• **Dati disponibili**
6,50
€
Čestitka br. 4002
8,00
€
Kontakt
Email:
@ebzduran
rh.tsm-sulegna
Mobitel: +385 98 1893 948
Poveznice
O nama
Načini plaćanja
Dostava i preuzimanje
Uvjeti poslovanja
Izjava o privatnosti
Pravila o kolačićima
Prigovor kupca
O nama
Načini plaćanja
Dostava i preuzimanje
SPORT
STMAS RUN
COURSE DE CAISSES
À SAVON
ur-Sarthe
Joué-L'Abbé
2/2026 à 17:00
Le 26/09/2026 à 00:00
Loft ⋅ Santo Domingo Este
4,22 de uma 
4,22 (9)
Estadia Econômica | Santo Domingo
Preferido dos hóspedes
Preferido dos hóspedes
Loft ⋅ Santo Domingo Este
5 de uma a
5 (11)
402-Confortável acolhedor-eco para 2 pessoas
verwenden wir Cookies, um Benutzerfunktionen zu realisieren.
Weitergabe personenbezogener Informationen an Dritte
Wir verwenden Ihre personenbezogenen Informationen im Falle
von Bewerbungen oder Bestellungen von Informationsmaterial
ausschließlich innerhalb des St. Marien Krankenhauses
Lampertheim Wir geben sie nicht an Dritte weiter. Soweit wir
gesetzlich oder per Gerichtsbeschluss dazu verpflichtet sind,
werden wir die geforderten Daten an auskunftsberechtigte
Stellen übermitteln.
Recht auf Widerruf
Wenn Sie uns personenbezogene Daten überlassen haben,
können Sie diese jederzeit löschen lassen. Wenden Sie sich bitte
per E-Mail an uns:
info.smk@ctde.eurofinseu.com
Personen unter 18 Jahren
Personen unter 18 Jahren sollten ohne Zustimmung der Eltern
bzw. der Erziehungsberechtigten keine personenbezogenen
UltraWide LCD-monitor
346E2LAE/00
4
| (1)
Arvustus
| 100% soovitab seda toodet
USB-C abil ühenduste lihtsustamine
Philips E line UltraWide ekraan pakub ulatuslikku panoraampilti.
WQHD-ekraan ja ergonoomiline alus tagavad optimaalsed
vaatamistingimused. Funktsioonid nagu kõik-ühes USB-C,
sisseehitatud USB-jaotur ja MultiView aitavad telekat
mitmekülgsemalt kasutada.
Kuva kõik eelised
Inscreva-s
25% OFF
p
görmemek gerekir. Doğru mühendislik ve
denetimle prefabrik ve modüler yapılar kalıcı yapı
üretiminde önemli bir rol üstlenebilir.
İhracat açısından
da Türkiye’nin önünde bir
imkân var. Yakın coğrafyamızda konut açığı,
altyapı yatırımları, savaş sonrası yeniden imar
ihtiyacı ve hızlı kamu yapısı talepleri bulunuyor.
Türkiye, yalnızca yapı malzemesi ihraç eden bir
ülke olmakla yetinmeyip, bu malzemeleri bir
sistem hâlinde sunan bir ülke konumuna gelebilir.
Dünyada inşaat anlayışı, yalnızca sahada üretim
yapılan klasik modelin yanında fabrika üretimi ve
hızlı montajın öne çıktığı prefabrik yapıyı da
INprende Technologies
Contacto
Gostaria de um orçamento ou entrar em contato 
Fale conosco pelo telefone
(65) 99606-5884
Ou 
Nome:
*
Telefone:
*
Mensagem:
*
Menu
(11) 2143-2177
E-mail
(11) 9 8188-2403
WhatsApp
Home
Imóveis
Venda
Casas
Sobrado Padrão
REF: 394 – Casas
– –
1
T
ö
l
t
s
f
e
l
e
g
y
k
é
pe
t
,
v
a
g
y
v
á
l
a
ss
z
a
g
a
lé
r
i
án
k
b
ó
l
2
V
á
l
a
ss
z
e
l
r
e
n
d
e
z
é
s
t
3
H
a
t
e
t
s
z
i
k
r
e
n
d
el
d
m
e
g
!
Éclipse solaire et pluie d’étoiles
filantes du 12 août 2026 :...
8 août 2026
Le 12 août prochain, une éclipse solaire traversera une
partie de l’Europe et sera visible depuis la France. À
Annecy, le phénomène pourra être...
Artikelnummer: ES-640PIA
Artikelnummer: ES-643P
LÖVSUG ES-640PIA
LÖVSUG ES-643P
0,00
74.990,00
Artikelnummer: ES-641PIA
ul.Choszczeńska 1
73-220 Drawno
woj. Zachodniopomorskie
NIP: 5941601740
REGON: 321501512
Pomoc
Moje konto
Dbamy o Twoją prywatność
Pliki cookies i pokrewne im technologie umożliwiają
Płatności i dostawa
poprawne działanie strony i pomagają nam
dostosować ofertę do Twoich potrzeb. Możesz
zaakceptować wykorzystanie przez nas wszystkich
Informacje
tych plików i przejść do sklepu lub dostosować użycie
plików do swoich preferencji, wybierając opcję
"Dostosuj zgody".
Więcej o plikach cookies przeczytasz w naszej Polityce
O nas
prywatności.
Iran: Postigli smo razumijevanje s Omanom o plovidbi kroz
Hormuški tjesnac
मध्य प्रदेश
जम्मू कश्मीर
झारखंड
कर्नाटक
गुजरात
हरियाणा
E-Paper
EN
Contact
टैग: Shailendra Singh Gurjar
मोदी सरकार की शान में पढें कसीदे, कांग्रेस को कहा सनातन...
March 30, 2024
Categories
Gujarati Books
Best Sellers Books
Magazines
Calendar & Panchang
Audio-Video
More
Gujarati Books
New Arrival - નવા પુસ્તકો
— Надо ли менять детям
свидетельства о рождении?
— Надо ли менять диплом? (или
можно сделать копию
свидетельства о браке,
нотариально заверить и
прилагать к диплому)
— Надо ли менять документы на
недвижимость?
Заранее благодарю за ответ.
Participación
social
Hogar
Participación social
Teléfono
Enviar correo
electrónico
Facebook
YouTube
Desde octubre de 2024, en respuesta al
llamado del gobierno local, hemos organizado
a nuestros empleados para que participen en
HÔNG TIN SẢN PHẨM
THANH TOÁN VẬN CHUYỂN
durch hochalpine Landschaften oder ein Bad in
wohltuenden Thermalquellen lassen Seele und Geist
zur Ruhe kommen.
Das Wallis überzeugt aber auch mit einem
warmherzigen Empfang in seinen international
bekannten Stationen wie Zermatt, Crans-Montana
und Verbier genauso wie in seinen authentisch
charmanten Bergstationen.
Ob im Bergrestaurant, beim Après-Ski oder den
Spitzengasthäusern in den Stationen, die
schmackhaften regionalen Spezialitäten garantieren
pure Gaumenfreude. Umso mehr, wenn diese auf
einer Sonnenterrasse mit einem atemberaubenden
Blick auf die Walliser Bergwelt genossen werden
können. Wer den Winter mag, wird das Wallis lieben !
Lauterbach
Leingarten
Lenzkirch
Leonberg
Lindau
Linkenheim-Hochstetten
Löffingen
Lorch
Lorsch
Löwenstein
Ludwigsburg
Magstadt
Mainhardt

• **Dettagli del compito**
Per favore, formatta come lista JSON di stringhe il tratto delle voci qui sopra che va dal loro inizio fino alla riga che contiene "ausschließlich innerhalb des", inclusa. Metti una stringa per ogni riga e tralascia le righe vuote.

• **Esercizio svolto**
[
  "6,50",
  "€",
  "Čestitka br. 4002",
  "8,00",
  "€",
  "Kontakt",
  "Email:",
  "@ebzduran",
  "rh.tsm-sulegna",
  "Mobitel: +385 98 1893 948",
  "Poveznice",
  "O nama",
  "Načini plaćanja",
  "Dostava i preuzimanje",
  "Uvjeti poslovanja",
  "Izjava o privatnosti",
  "Pravila o kolačićima",
  "Prigovor kupca",
  "O nama",
  "Načini plaćanja",
  "Dostava i preuzimanje",
  "SPORT",
  "STMAS RUN",
  "COURSE DE CAISSES",
  "À SAVON",
  "ur-Sarthe",
  "Joué-L'Abbé",
  "2/2026 à 17:00",
  "Le 26/09/2026 à 00:00",
  "Loft ⋅ Santo Domingo Este",
  "4,22 de uma ",
  "4,22 (9)",
  "Estadia Econômica | Santo Domingo",
  "Preferido dos hóspedes",
  "Preferido dos hóspedes",
  "Loft ⋅ Santo Domingo Este",
  "5 de uma a",
  "5 (11)",
  "402-Confortável acolhedor-eco para 2 pessoas",
  "verwenden wir Cookies, um Benutzerfunktionen zu realisieren.",
  "Weitergabe personenbezogener Informationen an Dritte",
  "Wir verwenden Ihre personenbezogenen Informationen im Falle",
  "von Bewerbungen oder Bestellungen von Informationsmaterial",
  "ausschließlich innerhalb des St. Marien Krankenhauses"
]